> _Задание_: Выпишите без изменений отрывок из фрагмента о Петрашевском, который начинается со слов «Потом исчезал на» и заканчивается словами «уже принимал участие.».

> _Фрагмент текста_:
━━━━━━━━━━━━━━━━━━━━
В этих и других строках Герцена, посвященных петрашевцам, много публицистического задора, непроверенных слухов, политических выпадов.

Но Петрашевский не читал «Былое и думы». И ни в чем не обвинял Герцена.

Два раза в год, в феврале и поздней осенью, в Вельском свирепо пьют и горланят песни. Хотя и кричат до хрипоты, песни какие-то унылые, похожие на стоны вьюги или предсмертный вой волка. Это старатели. Они нанимаются, получают задаток и спешат скорее оставить его в трактире вместе с сапогами и полушубком, только что полученными от хозяина. Потом в онучах, а то и босиком, по мокрой земле, колючей хвое, пойдут за тысячу верст копать шурфы, искать фарт. Многие не вернутся, вернувшиеся принесут домой, семьям отчаяние, злобу и лютую ненависть, которая выльется слезами избиваемых жен, детей. Зимой спячка, голодная, с утра до ночи, с ночи до утра. Часто целые избы засыпают и не просыпаются. И стоят они до весны холодные, занесенные снегами — бревенчатые могильники нищеты а горя.

К Петрашевскому забредают бедняки. Сначала робко — приходят навестить, затем с жалобами и просьбами.

Просят подлечить язву, замучила вконец…

Заскорузлыми пальцами разглаживают гербовую бумагу и ждут, когда Петрашевский спросит, о чем писать.

Он никому не отказывал и никогда не принимал вознаграждений, хотя часто писать приходилось при свете лучины — на свечи не было денег.

Писал и статьи, куда-то посылал их, но никогда не получал ответа.

Потом исчезал на несколько дней. Сельчане знали — поехал в Енисейск воевать с начальством.

Эта война напоминала Столетнюю, — когда Франция воевала с Англией. Ни один из тех, кто участвовал в первом сражении, не дожил до последнего боя.

Петрашевский не начинал войны с Муравьевым и Венцелем, Корсаковым и Замятиным, ее начали декабристы, вел Дмитрий Завалишин. Но если Михаил Васильевич не помнил первого боя, то во «втором сражении» он уже принимал участие.

А потом бой за боем, бой за боем!

Через Красноярск проследовали Шелгуновы. Михайлов называл Николая Васильевича и Людмилу Петровну Шелгуновых — «любовь и дружба».
━━━━━━━━━━━━━━━━━━━━
> _Исходные данные_:
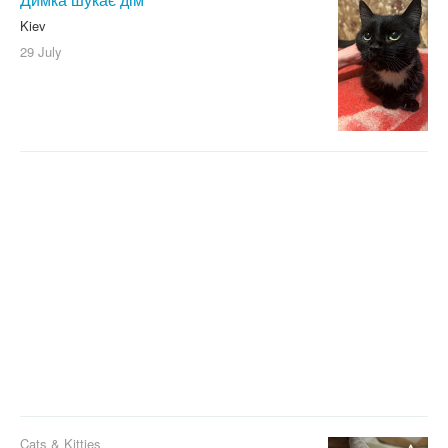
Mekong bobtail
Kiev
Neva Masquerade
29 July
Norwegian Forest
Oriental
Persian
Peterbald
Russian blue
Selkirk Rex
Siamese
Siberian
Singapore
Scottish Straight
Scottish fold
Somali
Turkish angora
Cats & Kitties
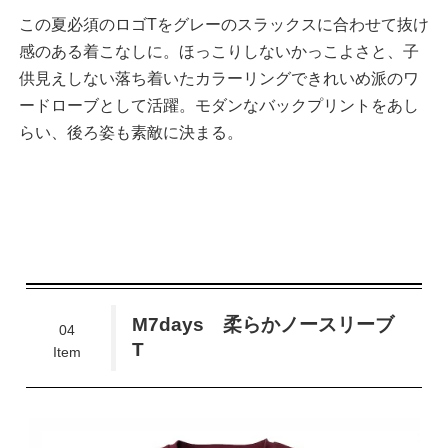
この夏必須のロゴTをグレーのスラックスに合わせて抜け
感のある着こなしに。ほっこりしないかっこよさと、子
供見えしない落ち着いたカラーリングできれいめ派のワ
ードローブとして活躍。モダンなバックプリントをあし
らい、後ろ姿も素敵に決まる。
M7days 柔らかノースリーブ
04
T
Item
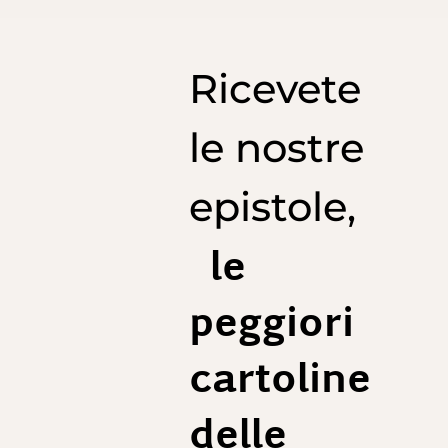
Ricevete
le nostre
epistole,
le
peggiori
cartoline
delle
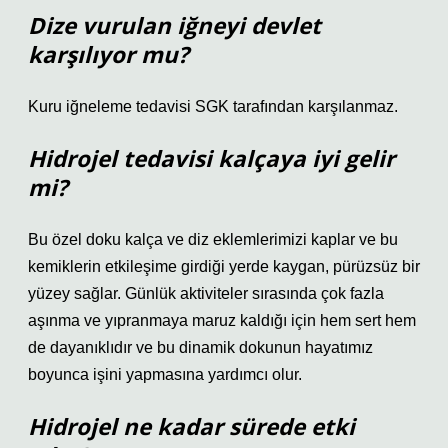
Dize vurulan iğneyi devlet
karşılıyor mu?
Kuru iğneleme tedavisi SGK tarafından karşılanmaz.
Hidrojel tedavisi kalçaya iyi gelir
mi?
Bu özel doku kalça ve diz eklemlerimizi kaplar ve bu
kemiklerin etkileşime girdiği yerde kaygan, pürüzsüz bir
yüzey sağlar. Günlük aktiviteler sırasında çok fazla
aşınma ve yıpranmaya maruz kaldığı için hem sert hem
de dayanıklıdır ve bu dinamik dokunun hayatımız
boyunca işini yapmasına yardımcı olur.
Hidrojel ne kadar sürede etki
━━━━━━━━━━━━━━━━━━━━
> _Результат_:
Потом исчезал на несколько дней. Сельчане знали — поехал в Енисейск воевать с начальством.

Эта война напоминала Столетнюю, — когда Франция воевала с Англией. Ни один из тех, кто участвовал в первом сражении, не дожил до последнего боя.

Петрашевский не начинал войны с Муравьевым и Венцелем, Корсаковым и Замятиным, ее начали декабристы, вел Дмитрий Завалишин. Но если Михаил Васильевич не помнил первого боя, то во «втором сражении» он уже принимал участие.